DIRECTIONS:
Count the lines in the material below that contain the string "shows", treating uppercase and lowercase letters as different. Reply with only the number.

GIVEN ENTRIES:
## Begin

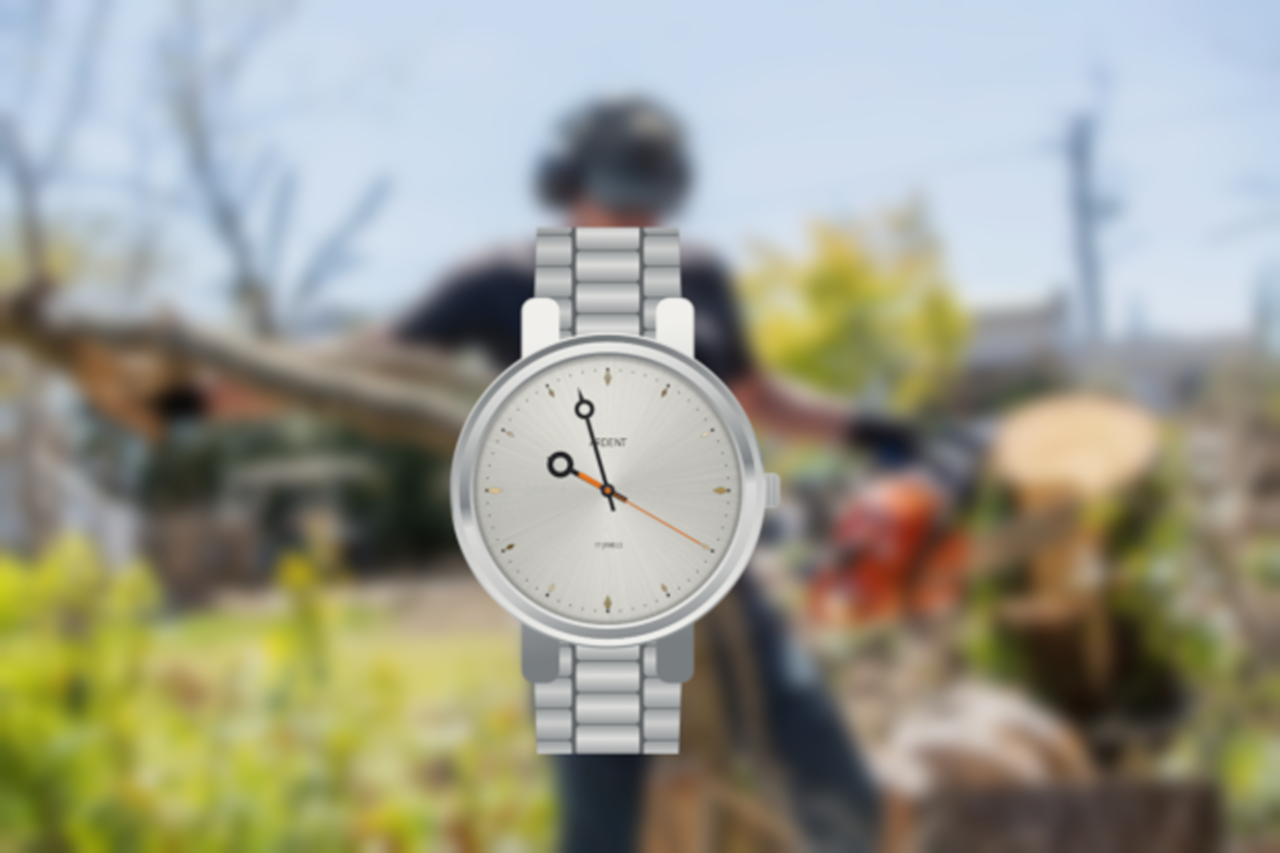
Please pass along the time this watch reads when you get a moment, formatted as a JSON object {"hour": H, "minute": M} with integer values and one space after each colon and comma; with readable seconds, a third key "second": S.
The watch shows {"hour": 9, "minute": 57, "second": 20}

## End
## Begin

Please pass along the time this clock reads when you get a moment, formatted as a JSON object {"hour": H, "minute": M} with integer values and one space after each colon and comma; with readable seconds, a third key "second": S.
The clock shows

## End
## Begin

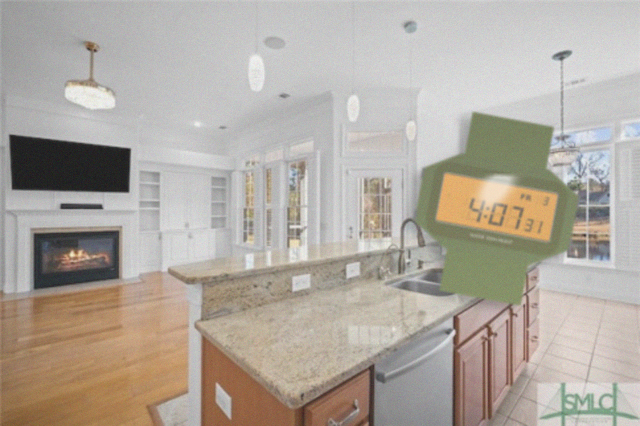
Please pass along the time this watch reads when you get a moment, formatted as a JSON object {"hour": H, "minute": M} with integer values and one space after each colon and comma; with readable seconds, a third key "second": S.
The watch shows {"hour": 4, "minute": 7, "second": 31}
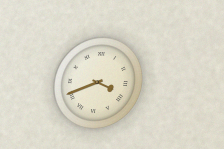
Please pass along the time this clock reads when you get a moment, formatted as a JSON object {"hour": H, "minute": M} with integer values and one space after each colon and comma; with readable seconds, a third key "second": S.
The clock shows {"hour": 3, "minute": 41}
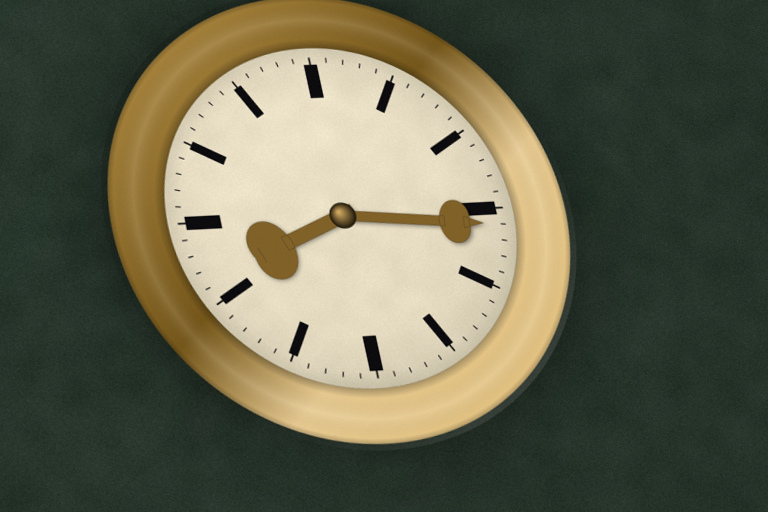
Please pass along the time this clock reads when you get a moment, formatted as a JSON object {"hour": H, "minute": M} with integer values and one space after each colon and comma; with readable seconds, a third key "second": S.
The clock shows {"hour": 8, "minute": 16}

## End

FULL SOLUTION:
5